November 6th, 1814: Saxophone Inventor Adolph Sax Born, Gives Cry Which is Slightly Easier on Ear Than The Soprano Saxophone.
[The following is reprinted from Mass Historia: 365 Days of Historical Facts and (Mostly) Fictions. In stores now!]
On this day, the man who invented the instrument you picked up for a few weeks in middle school because you liked the way Bruce Willis scatted with it in that wine cooler commercial, was born. He was a Belgian named Adolph Sax, and he invented the saxophone.
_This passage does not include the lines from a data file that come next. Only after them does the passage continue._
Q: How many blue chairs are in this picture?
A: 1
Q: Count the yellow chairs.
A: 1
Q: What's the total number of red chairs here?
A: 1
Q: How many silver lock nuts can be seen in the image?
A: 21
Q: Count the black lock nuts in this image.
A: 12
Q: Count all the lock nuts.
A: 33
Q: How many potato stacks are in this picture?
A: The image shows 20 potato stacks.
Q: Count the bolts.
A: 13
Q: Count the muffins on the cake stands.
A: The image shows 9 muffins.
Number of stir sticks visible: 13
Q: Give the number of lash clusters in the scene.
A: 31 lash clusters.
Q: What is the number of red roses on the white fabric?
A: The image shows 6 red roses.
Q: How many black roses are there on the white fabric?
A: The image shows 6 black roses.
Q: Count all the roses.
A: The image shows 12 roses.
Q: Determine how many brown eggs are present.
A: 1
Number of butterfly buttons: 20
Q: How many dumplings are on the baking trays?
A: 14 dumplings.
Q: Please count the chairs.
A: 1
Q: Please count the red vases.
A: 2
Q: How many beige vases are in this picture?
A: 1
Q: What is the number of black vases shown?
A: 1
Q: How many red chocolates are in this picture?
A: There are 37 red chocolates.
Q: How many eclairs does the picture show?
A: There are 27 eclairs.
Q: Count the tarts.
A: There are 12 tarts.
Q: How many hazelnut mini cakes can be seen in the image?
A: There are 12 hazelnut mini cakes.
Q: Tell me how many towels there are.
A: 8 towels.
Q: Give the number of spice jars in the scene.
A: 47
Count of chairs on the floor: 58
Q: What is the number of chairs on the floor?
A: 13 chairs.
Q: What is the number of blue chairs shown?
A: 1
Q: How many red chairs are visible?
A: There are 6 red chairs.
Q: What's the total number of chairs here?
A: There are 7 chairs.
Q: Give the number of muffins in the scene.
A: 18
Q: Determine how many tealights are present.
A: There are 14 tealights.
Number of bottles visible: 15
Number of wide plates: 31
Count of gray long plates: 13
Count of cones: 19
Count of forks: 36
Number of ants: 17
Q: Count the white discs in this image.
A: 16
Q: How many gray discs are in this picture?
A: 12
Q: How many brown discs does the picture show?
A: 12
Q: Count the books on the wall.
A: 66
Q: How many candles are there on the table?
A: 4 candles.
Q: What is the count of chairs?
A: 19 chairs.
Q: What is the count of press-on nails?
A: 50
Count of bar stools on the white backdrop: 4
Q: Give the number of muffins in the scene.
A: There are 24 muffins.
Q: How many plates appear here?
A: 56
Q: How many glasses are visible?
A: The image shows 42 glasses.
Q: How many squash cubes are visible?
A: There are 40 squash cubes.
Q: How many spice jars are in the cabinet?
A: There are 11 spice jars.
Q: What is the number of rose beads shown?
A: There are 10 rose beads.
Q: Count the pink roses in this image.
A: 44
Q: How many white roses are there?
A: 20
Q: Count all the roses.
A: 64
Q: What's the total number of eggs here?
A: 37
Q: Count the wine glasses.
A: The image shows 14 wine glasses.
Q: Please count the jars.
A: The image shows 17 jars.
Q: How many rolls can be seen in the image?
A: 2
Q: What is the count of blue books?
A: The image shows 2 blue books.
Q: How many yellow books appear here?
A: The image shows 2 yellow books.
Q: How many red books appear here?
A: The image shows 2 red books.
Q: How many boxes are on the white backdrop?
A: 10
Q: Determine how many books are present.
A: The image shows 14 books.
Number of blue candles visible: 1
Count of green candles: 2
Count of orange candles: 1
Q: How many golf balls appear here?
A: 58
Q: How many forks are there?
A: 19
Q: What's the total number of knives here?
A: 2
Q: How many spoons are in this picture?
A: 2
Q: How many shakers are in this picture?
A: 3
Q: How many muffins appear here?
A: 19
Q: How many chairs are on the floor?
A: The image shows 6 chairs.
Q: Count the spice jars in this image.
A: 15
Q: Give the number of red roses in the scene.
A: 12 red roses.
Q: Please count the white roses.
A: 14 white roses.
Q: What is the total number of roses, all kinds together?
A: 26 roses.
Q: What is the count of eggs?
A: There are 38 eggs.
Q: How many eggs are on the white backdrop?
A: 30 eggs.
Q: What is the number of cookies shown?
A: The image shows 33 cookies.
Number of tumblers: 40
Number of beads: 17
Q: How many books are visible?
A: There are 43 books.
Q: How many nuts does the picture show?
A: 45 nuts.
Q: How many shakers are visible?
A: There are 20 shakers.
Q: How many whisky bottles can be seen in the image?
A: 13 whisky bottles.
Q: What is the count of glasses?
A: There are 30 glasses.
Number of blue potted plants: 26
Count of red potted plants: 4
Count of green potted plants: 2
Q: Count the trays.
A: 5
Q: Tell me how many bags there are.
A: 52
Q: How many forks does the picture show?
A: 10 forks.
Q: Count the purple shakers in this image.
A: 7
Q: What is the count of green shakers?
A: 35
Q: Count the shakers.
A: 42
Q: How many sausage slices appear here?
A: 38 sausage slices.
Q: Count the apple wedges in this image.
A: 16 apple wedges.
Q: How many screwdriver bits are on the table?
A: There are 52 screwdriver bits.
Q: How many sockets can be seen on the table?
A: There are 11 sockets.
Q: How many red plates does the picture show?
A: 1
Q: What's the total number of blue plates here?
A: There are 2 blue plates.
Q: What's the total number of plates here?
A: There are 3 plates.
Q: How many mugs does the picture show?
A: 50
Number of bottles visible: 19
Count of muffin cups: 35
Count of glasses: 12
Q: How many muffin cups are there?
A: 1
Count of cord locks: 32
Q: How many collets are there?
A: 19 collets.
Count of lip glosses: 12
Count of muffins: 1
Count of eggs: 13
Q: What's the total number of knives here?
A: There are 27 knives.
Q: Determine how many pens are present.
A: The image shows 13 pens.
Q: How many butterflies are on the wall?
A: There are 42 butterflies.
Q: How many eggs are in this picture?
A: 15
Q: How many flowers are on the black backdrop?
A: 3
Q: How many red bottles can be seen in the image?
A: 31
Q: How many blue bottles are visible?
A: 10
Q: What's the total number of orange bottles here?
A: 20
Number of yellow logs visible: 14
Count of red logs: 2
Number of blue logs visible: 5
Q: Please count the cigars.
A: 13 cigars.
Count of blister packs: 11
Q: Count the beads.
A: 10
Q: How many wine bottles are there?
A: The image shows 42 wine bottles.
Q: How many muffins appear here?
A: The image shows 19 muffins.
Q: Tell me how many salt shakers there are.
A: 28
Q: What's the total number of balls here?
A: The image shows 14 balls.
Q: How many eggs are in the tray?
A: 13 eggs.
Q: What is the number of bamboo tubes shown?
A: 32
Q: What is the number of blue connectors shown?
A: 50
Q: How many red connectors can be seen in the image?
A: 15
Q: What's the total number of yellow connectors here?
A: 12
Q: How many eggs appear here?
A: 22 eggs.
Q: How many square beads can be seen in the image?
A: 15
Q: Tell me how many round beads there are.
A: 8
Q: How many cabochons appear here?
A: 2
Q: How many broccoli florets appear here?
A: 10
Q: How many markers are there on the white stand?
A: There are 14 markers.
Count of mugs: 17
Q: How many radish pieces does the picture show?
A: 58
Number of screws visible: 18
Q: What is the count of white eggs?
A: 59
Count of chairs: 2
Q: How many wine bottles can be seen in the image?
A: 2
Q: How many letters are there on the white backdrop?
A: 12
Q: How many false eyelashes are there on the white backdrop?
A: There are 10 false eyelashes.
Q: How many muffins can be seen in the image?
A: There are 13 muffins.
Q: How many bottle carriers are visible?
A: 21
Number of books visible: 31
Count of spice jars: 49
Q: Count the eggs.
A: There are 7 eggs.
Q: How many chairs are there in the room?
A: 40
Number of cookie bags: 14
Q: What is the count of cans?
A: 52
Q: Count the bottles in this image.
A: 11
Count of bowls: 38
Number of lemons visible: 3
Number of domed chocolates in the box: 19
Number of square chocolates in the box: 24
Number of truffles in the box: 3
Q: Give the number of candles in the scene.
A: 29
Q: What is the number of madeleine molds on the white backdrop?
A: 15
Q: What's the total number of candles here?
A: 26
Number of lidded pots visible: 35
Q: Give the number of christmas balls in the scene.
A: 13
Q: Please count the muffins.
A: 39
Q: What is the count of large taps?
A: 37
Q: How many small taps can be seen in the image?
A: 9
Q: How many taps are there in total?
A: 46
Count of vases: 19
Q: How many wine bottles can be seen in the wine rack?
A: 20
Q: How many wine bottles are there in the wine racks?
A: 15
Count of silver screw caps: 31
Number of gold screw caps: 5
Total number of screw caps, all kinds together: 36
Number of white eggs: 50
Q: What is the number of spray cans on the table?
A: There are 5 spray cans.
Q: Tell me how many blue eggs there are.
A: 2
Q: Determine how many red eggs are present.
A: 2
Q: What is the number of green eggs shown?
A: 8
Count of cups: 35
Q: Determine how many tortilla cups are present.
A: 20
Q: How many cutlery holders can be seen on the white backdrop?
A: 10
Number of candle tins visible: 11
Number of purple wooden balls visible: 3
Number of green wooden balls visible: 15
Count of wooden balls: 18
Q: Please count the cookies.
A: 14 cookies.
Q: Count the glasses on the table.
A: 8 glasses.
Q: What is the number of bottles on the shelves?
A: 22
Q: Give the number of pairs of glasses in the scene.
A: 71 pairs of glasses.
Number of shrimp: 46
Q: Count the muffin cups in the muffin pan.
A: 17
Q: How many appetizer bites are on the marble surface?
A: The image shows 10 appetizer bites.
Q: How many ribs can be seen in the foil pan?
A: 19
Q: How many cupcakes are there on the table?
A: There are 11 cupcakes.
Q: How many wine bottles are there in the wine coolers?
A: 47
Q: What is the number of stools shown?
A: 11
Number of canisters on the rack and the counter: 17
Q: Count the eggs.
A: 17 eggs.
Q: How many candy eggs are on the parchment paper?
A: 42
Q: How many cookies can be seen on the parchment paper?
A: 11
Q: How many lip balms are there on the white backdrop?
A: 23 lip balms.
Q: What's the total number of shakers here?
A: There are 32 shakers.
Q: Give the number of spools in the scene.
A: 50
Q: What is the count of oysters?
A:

Sax’s father was an instrument maker, and had 11 children, so it is obvious what the elder Sax’s favorite instrument was. His oldest, Adolph, began working for his father at an early age, inventing a bass clarinet when he was 20 years old, or two years older than most people are when they stop playing the bass clarinet, vowing to leave their “nerdom” behind forever in high school.
Sax seems to have been a sort of antagonistic, tortured fellow (as opposed to noted Saxman Kenny G, who antagonizes others to the point of torture) and lived a life of poverty in Paris while working on his saxophone, which he eventually patented in 1846. It combined the single reed of the clarinet with the bore and fingering patterns of the oboe, producing a sound all its own, but with a name that lends itself to sex puns and therefore seems somewhat cooler. (See sexy saxophonist Candy Dulfer’s 1990 album “Saxuality.” It’s probably sitting in a 99 cent bin somewhere.)
Also Born On This Date:
November 6th, 1948: Eagle and rocker Glen Frey born, whose 1984 song, “The Heat is On,” is enough to make you hate Adolph Sax and his stupid invention forever.